The recovery period after giving birth varies greatly from person to person. You should consult with your doctor before starting any form of training as a postnatal woman. However, a “grace period” of around 6 weeks is common before you can start gentle training, with gradual buildup of intensity after. In some cases, the recovery period can be up to 9 months, so ensure that you speak to your doctor to discuss this.
Does it matter how I deliver?
The same rules for training recovery apply whether you had a Caesarian or a vaginal delivery. This can obviously still vary widely from person to person so please consult your doctor.
Can you train with EMS if you have a prolapse?

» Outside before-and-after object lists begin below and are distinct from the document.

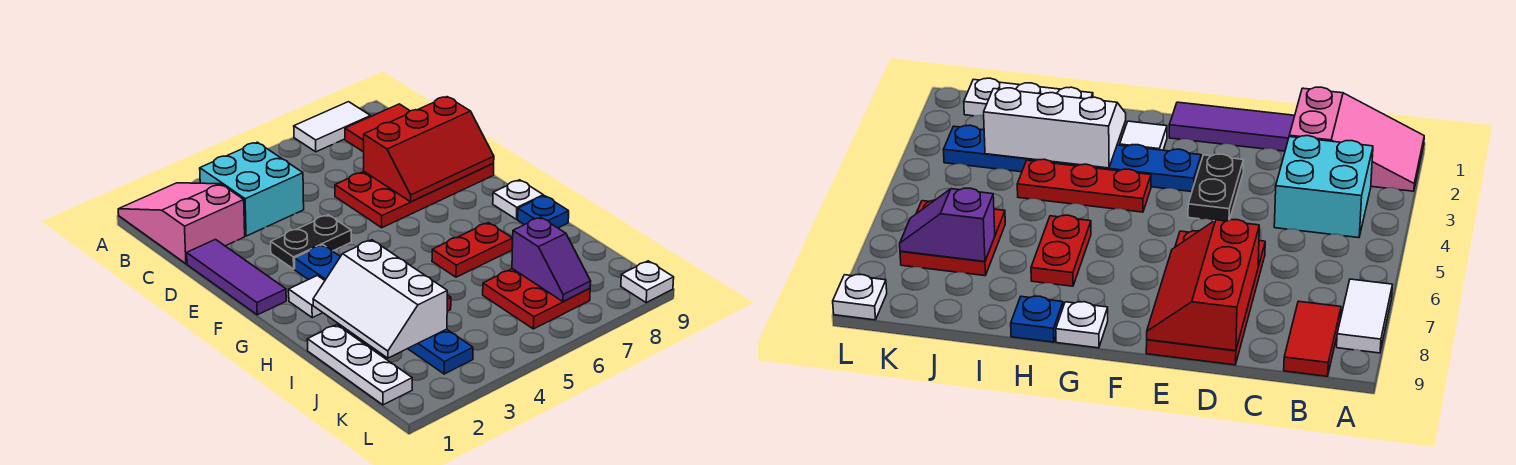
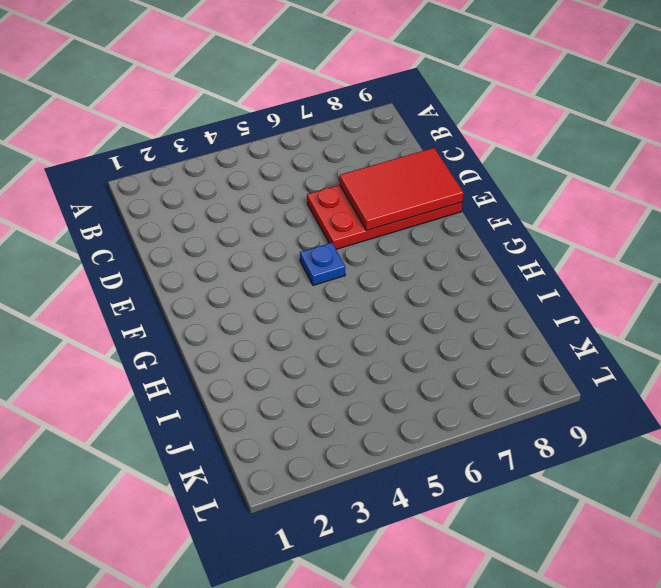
red 2x3 tile [340,148,463,230] -> red 2x3 slope [364,97,494,202]
blue 1x1 plate [300,243,345,285] -> blue 1x1 plate moved to [518,196,569,228]
none -> pink 2x3 slope [118,183,245,264]
none -> white 1x2 tile [294,102,371,152]
none -> cyan 2x2 brick [200,142,304,236]

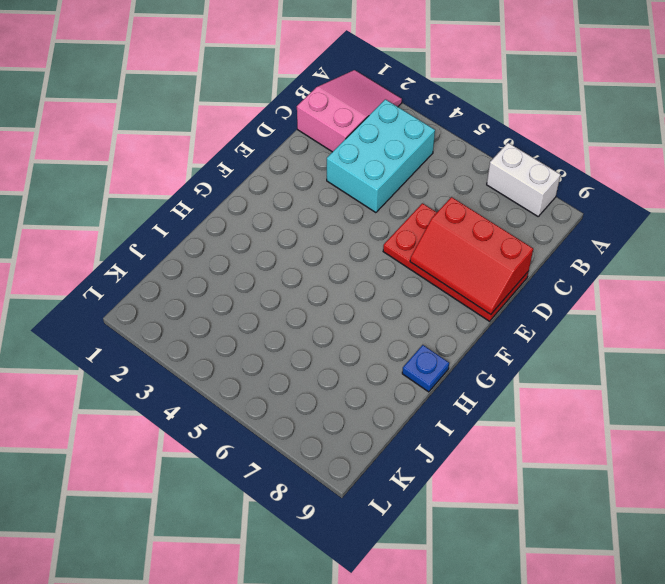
white 1x2 brick [487,143,561,216] -> white 1x2 tile [294,102,371,152]
cyan 2x3 brick [327,99,435,213] -> cyan 2x2 brick [200,142,304,236]
none -> red 1x2 tile [345,104,410,152]
none -> purple 1x3 tile [187,239,286,315]
none -> black 1x2 plate [271,215,351,269]

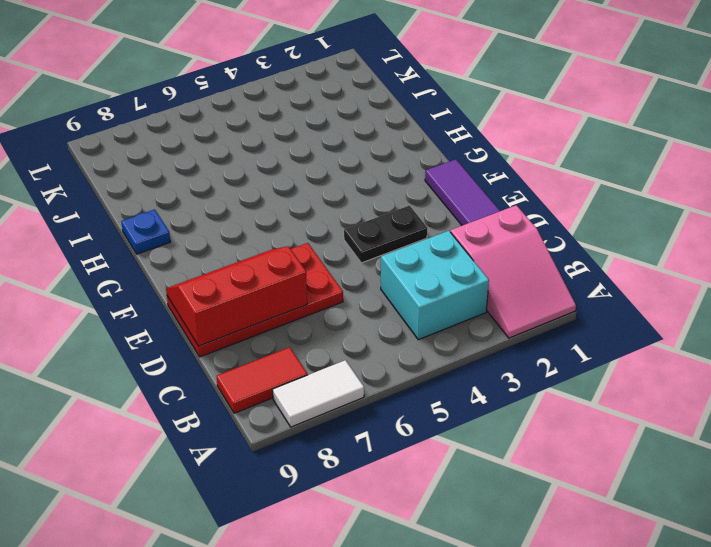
none -> blue 1x6 plate [295,245,473,374]
none -> white 1x1 tile [289,276,325,318]
none -> red 1x3 plate [1017,159,1151,212]

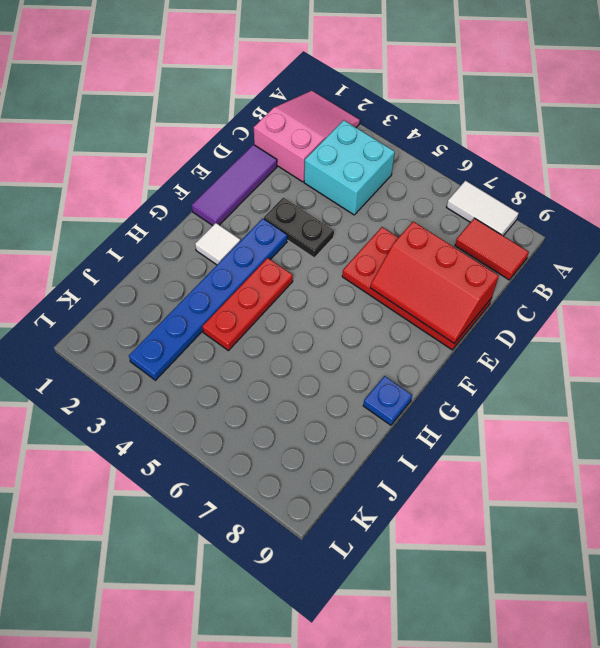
none -> white 1x1 plate [493,180,543,219]
none -> red 1x2 plate [432,223,512,277]
none -> white 1x3 plate [307,325,412,405]

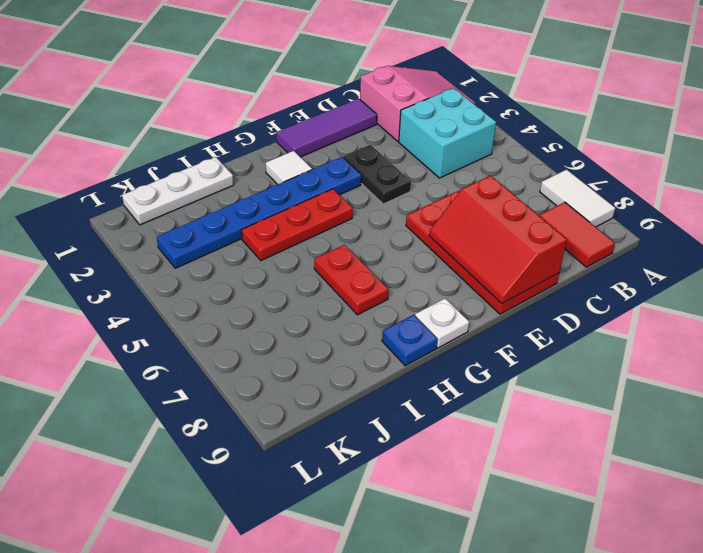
none -> red 2x2 plate [483,269,590,329]
none -> white 1x1 plate [621,261,674,302]
none -> white 2x3 slope [313,240,447,358]

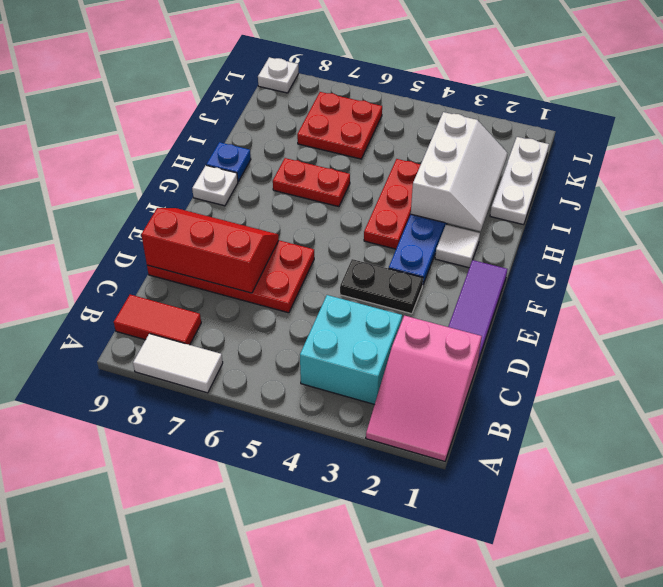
none -> purple 1x2 slope [512,217,591,301]

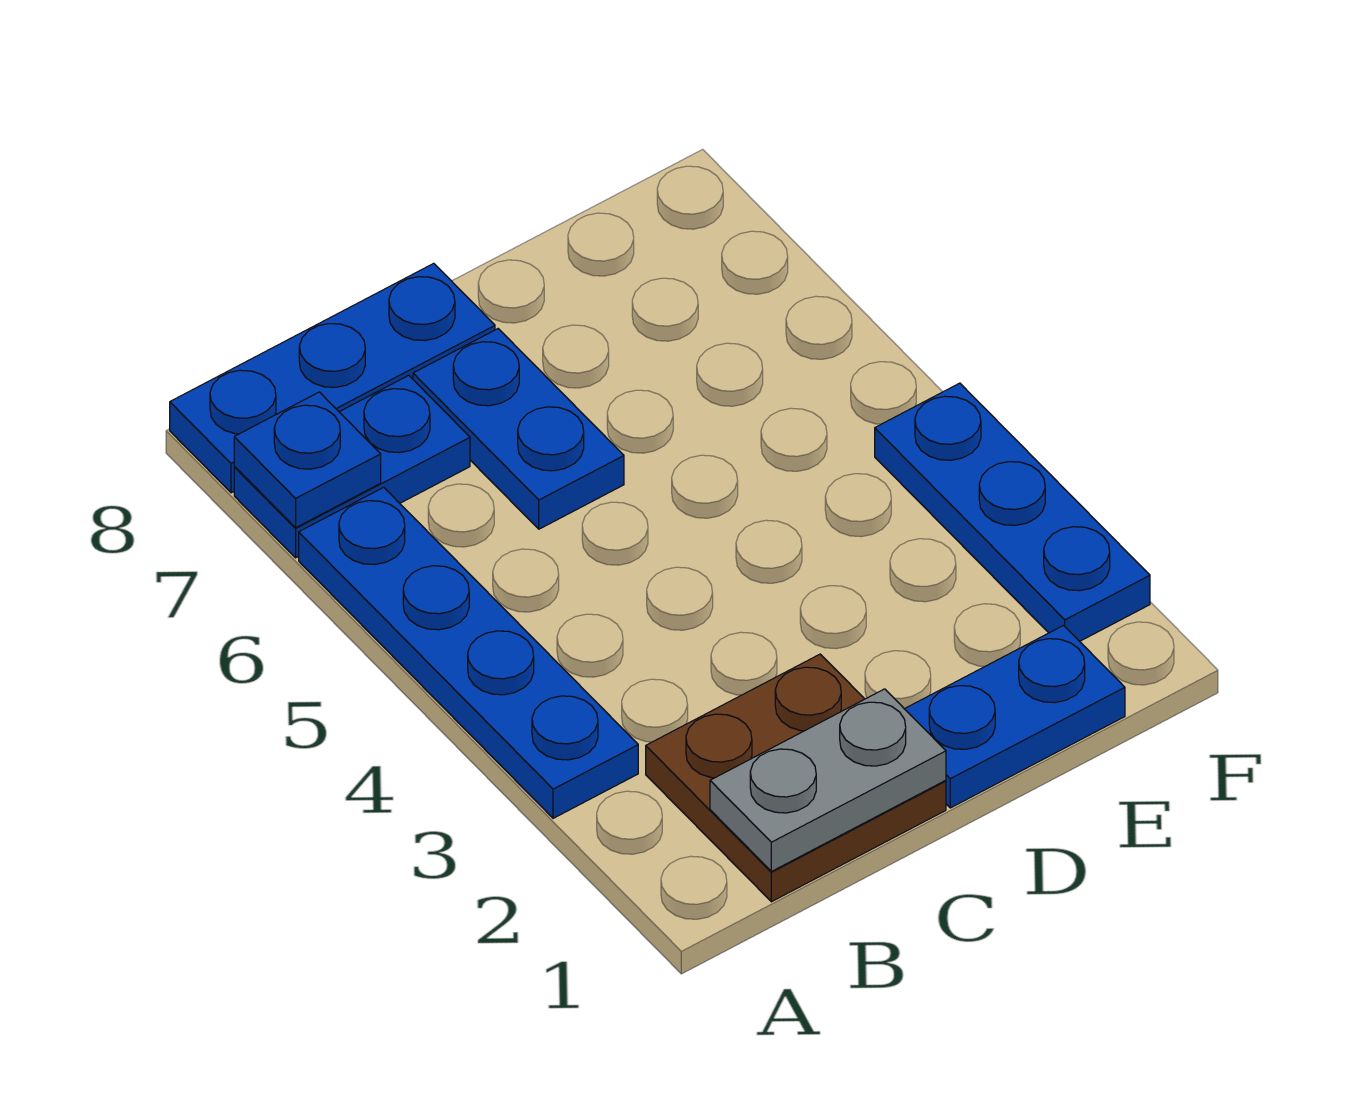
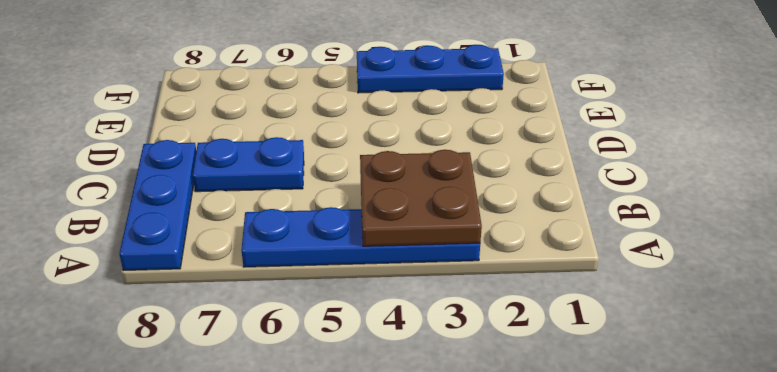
brown 2x2 plate [360,150,482,246] -> brown 2x2 plate moved to [646,654,946,902]
none -> blue 1x2 plate [234,375,470,558]
none -> blue 1x2 plate [905,626,1125,808]

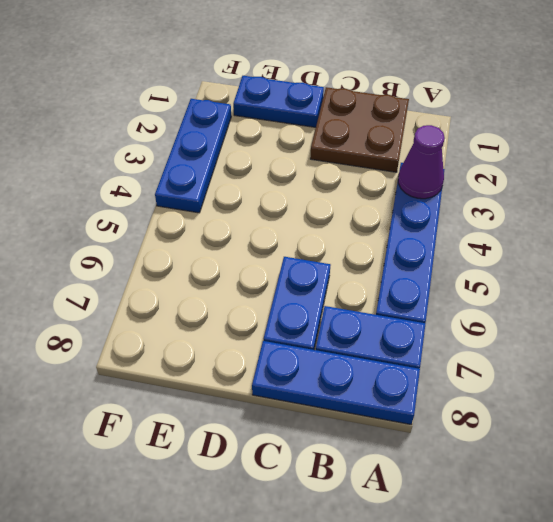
purple 1x1 cone [398,125,445,199] -> none
none -> blue 1x1 plate [234,392,381,528]
none -> grey 1x2 plate [710,689,946,871]

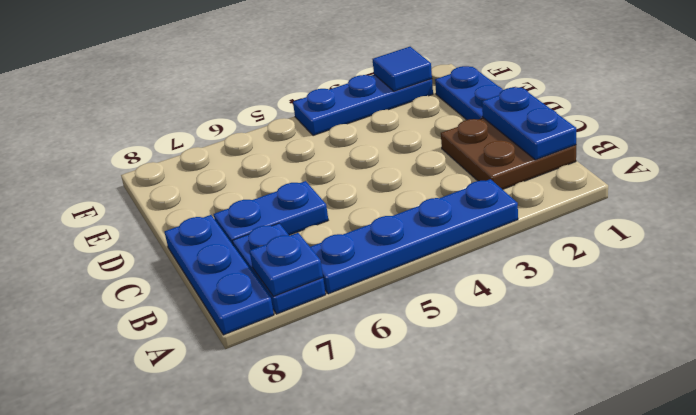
blue 1x2 plate [482,87,576,160] -> grey 1x2 plate [710,689,946,871]
blue 1x1 tile [372,47,432,91] -> none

Training with EMS is particularly effective for pelvic floor weakness and related issues such as prolapse. Even lower intensity training with the EMS has been shown to have a positive effect on pelvic floor strength. The University of Bayreuth study linked below showed clear improvements in symptoms of urinary incontinence in postnatal women. EMS training, coupled with specific pelvic floor exercises, is a really effective way to regain pelvic floor strength and reduce the symptoms of incontinence.
What about breastfeeding?
In general, we recommend that breastfeeding mothers breastfeed before they train. There is a lack of medical study on this topic, but anecdotal evidence would suggest that some babies do not seem to take breast milk after training. However, there is unfortunately little conclusive medical research to understand why this might be. We recommend discussing with your doctor to get the right information for you.